**Document section**
== Segment start ==

ALFORD, Francis (c.1530-92), of Salisbury Court, Fleet Street, London.

Published in The History of Parliament: the House of Commons 1558-1603, ed. P.W. Hasler, 1981
Available from Boydell and Brewer

Constituency

Dates

1563
1586

Family and Education

b. c.1530, 2nd s. of Robert Alford of London by Anne, da. of Edmund Brydges; bro. of Roger. educ. Trinity Coll. Camb. 1548; BA 1549; Christ Church, Oxf. 1550. m. bef. Sept. 1562, Agnes, wid. of Augustine de Augustinis, ?1s.

Offices Held

Proctor, vice-chancellor’s court, and clerk of the market, Oxford to 1555; rector, Croxton, Cambs. 1561; chanter, Lincoln cathedral.1

Biography

Alford had every prospect of a successful career as a civilian or even as a leading official. Thomas Sackville, Lord Buckhurst, was his cousin and Alford’s brother Roger was a servant of Sir William Cecil. As a young man Alford studied the civil law (D’Ewes, in his entry for 13 Apr. 1571, refers to him as ‘learned in the civil laws’). In 1555 he resigned his Oxford posts, and it was possibly at this point that he left for the Continent to study in France and elsewhere. He was a student of law at Padua during 1557-9, and later claimed to have been a religious exile.2

His career for the first few years of Elizabeth’s reign is obscure. In 1560 he unsuccessfully supplicated for the Oxford DCL degree, but it is still possible that he was active as a civilian. By 1564 he was living in a messuage in the ‘great court’ of Salisbury House, the Sackville mansion in London—a convenient centre for legal practice. Although his London property must have been quite valuable and his wife Agnes, widow of Cardinal Wolsey’s doctor, was wealthy, Alford always seems to have been in financial difficulties. His subsidy assessment in the middle of the reign was on £20 in land or £60 in goods, but he had to fight so many lawsuits over his property that it is doubtful whether it yielded him much profit. Indeed, it is difficult to see what were his sources of income in his middle years. His repeated expressions of gratitude to Buckhurst suggest that he may have been living largely on the generosity of his wealthy relative.

== Segment end ==

**Tasks**
1: In the biography of Francis Alford, where was he a student of law during 1557-9?
2: Continue the biography of Francis Alford from its last sentence.

**Information supplied**
== Segment start ==

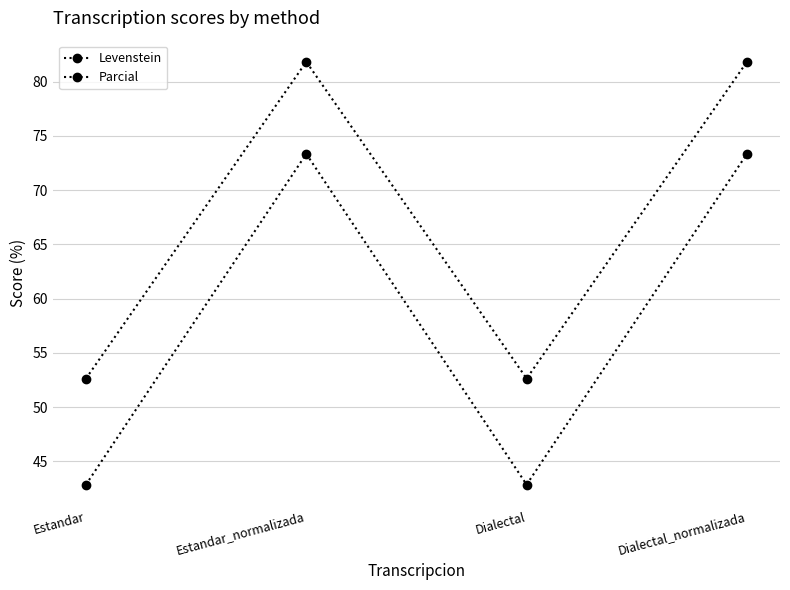

How many lines are shown in the chart?

2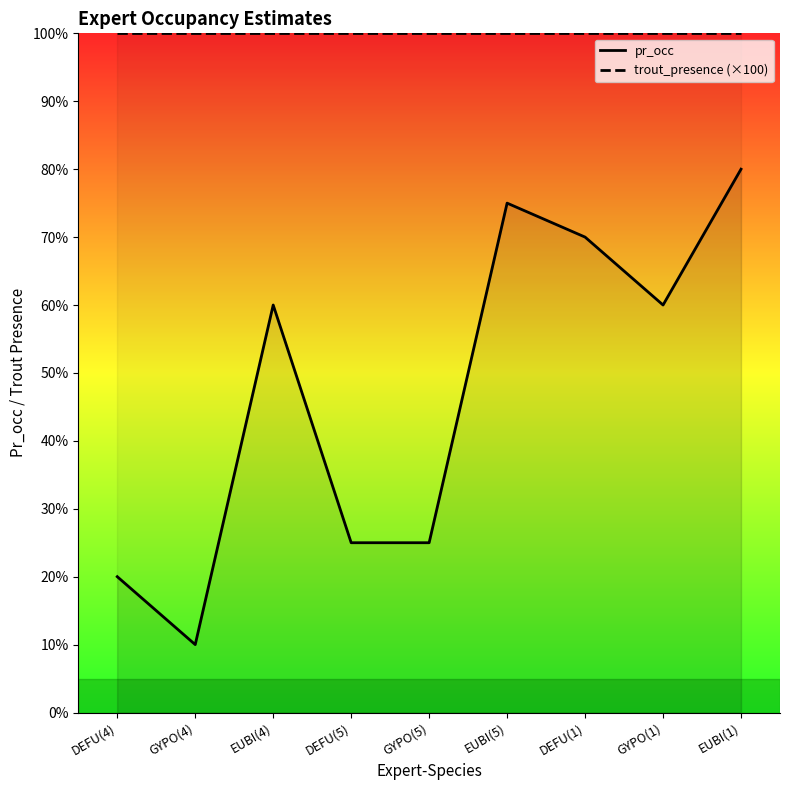

At which label is trout_presence (×100) closest to 100?

DEFU(4)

== Segment end ==

**Numbered answers**
1: At Padua.

2:
In addition to his straitened financial situation Alford was also encumbered by his wife’s Catholicism, practiced even in her husband’s house. In 1582 Walsingham intervened to prevent her prosecution for hearing mass in Salisbury Court as ‘Mr Francis is bound for her, and she promises to go to the church’. However, considering his powerful connexions, a strained purse and his wife’s Catholicism should not in themselves have denied Alford hope of advancement.3

It is clear that by the mid-seventies Alford had permanently forfeited the Queen’s favour. A visit to France—his own references to the episode leave date and details vague—seems to have contributed to this misfortune. Apparently he went at his own expense, perhaps in a minor official capacity, and was recalled on suspicion of having been too closely connected with friends of Mary Stuart. According to his own story written in a letter to Hatton in 1578 he ‘refused in France both the acquaintance of [Mary’s] greatest friends and relief by her patrimony’. He returned immediately to England on receiving letters complaining of his conduct and offered to answer any accusations on oath. No action was taken against him. Alford himself attributed his disgrace to his parliamentary record. In a letter to Buckhurst in 1587 he wrote:

though I know service in Parliament hath been my undoing, but I repent me not, for that I know I have done my country some good, whereunto we are all born.

The two together—his speeches, especially in the 1572 session of Parliament, and the doubts cast on his loyalty by his conduct in France—probably explain why he never obtained the mastership of requests, an office which he once thought to be within his grasp.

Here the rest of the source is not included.